I've written a lot of reviews. According to Goodreads, I've written 120 of them. I don't review every book I read, but if Goodreads keeps accurate records, that means I've reviewed, on average, about five books a month over the course of the last two years.
That's a lot of reviews, right?
Some reviews are harder to write than others. In a post I wrote about a week ago, I explained how I go about reviewing books.
"I believe in honesty. What I don't like is being mean. In my opinion, being mean serves no purpose whatsoever. I pull every good thing about a book and its author and I write about that. I also write about what I didn't like, the things that didn't really work for me as a reader - but I'm never a jerk about it."
Sometimes it's hard to find a lot of positive things.

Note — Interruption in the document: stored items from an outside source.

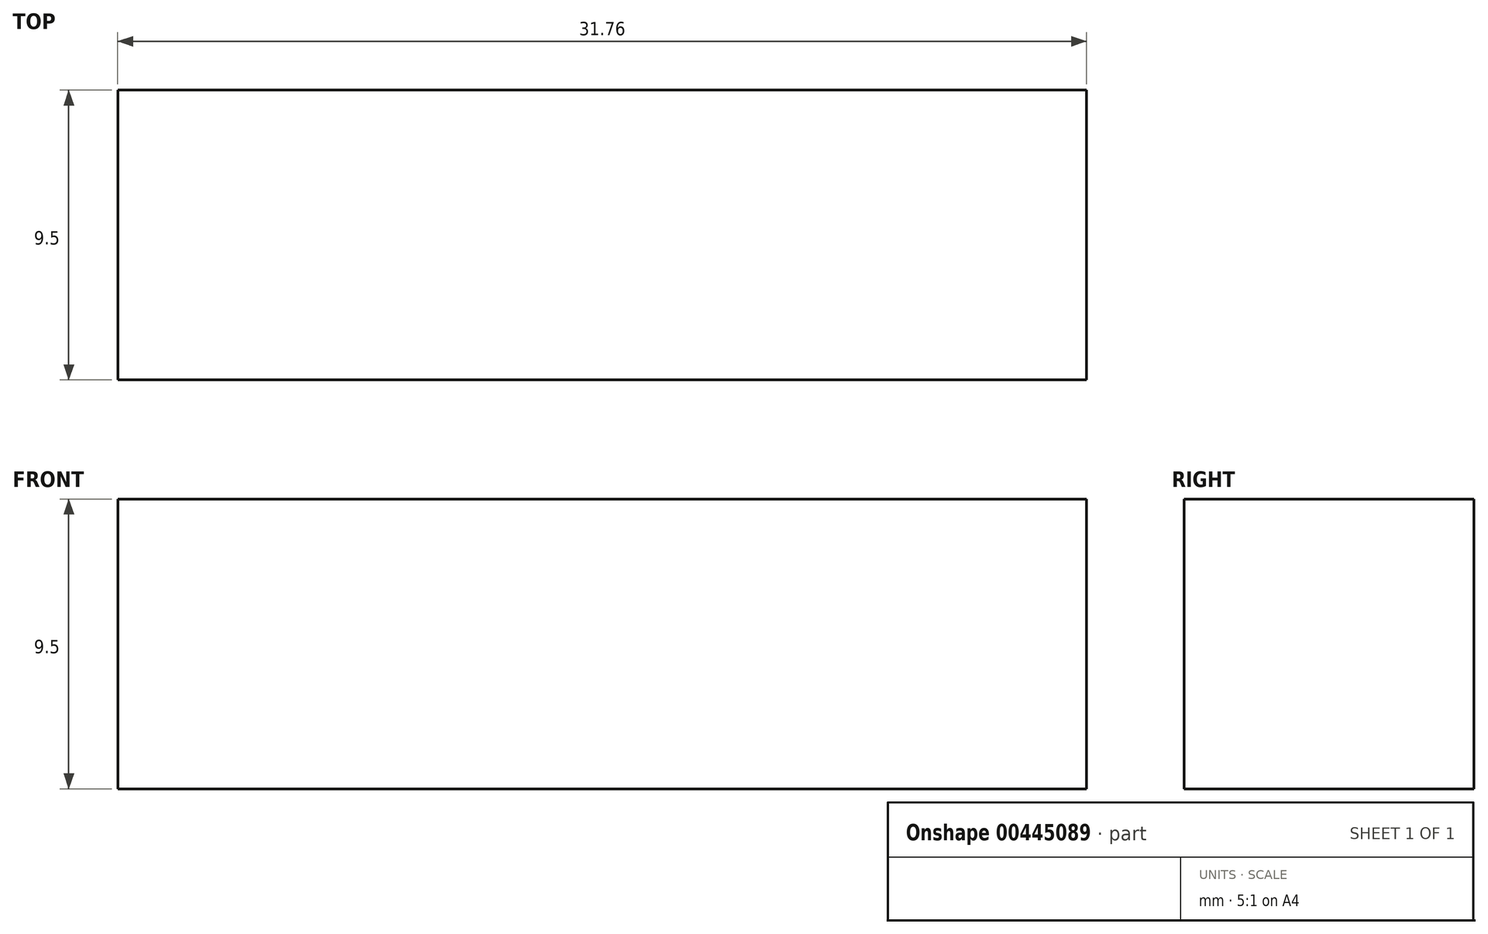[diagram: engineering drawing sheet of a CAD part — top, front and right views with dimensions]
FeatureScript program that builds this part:
annotation { "Feature Type Name" : "Feature", "Feature Type Description" : "" }
export const myFeature = defineFeature(function(context is Context, id is Id, definition is map)
    precondition{}
    {
        {
            var Q0;
            Q0=qCreatedBy(makeId("Front.planeOp"),FACE);
            var sketch = newSketch(context, id + "F0", { "sketchPlane" : qUnion([Q0])});
            skLineSegment(sketch, "E0.bottom", {"start": v(-15.88, 4.75) * mm, "end": v(15.88, 4.75) * mm});
            skLineSegment(sketch, "E0.top", {"start": v(-15.88, -4.75) * mm, "end": v(15.88, -4.75) * mm});
            skLineSegment(sketch, "E0.left", {"start": v(-15.88, 4.75) * mm, "end": v(-15.88, -4.75) * mm});
            skLineSegment(sketch, "E0.right", {"start": v(15.88, 4.75) * mm, "end": v(15.88, -4.75) * mm});
            skPoint(sketch, "E0.middle", {"position": v(0, 0) * mm});
            skSolve(sketch);
        }
        {
            var Q0;
            Q0 = qSketchRegion(id + "F0", true);
            extrude(context, id + "F1", {"entities" : qUnion([Q0]), "depth" : 9.5 * mm});
        }
    });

There's no way I'm going to like every book I read.
On the very best of occasions, it's hard to write a review, not because it's difficult to find good things to say, but because the book was so amazing that I'm not sure how I will ever do it justice. That doesn't happen a lot, but it does happen. There are so many good books out there, but not many of them cause me grief while I'm trying to review them.
Both Billy Purgatory: I Am The Devil Bird and Billy Purgatory: And the Curse of the Satanic Five by Jesse James Freeman caused me grief. A whole lot of it. God, I love it when that happens.
Here is the review I posted for Billy Purgatory: And The Curse of the Satanic Five:
This second book picks up right where the first one, Billy Purgatory: I Am the Devil Bird, left off. There’s a Time Zombie falling through the sky … and he’s got a black-haired skateboarder clinging tightly to him. This tale, much like Billy’s ride through the air alongside his time traveling companion, twists, turns and flies … then lands with a surprising—and delightfully clever—cliff hanger you will never see coming.
Billy assumes that he’s returned to somewhere familiar, but it becomes obvious very quickly that this is not the case. He finds that he’s not only on a different continent, but in an alternate dimension … and that he’s not the adult we left at the end of book one, but a child. Once both grown up Billy and ten-year old Billy get themselves back to their normal dimension, we learn that all of the time traveling they’ve done has served up some unexpected consequences. The adventures that ensue are non-stop and wildly entertaining.
I won’t go into any more detail about story line—only to say that Freeman is an absolute genius when it comes to building and executing an intricate and complex plot. All of the characters I loved (and some I didn’t) made a return visit … and I was treated once more to the multifaceted, offbeat, difficult and ultimately romantic relationship between Billy and Anastasia. There are a few new characters added to the mix, and this second book holds just as many surprises and fast paced story telling as the first.
Jesse James Freeman’s writing is extraordinary. His imagination knows no bounds. Luckily for his readers, neither does his skill for building and shaping words into the most creative and crazy-wonderful tales. Billy Purgatory: And the Curse of the Satanic Five is delightful and dark, breathtaking and hilarious. I don’t know how Freeman does it … I’m just thrilled that he does, and I can’t wait to jump into the next installment of Billy’s fantastic adventures.
If you're interested in reading the review I wrote for Jesse's first book, you can find it here.
I love to read, and I like writing reviews. Some reviews are more fun (and more challenging) than others. These books - and reviews - have been two of my most favorite.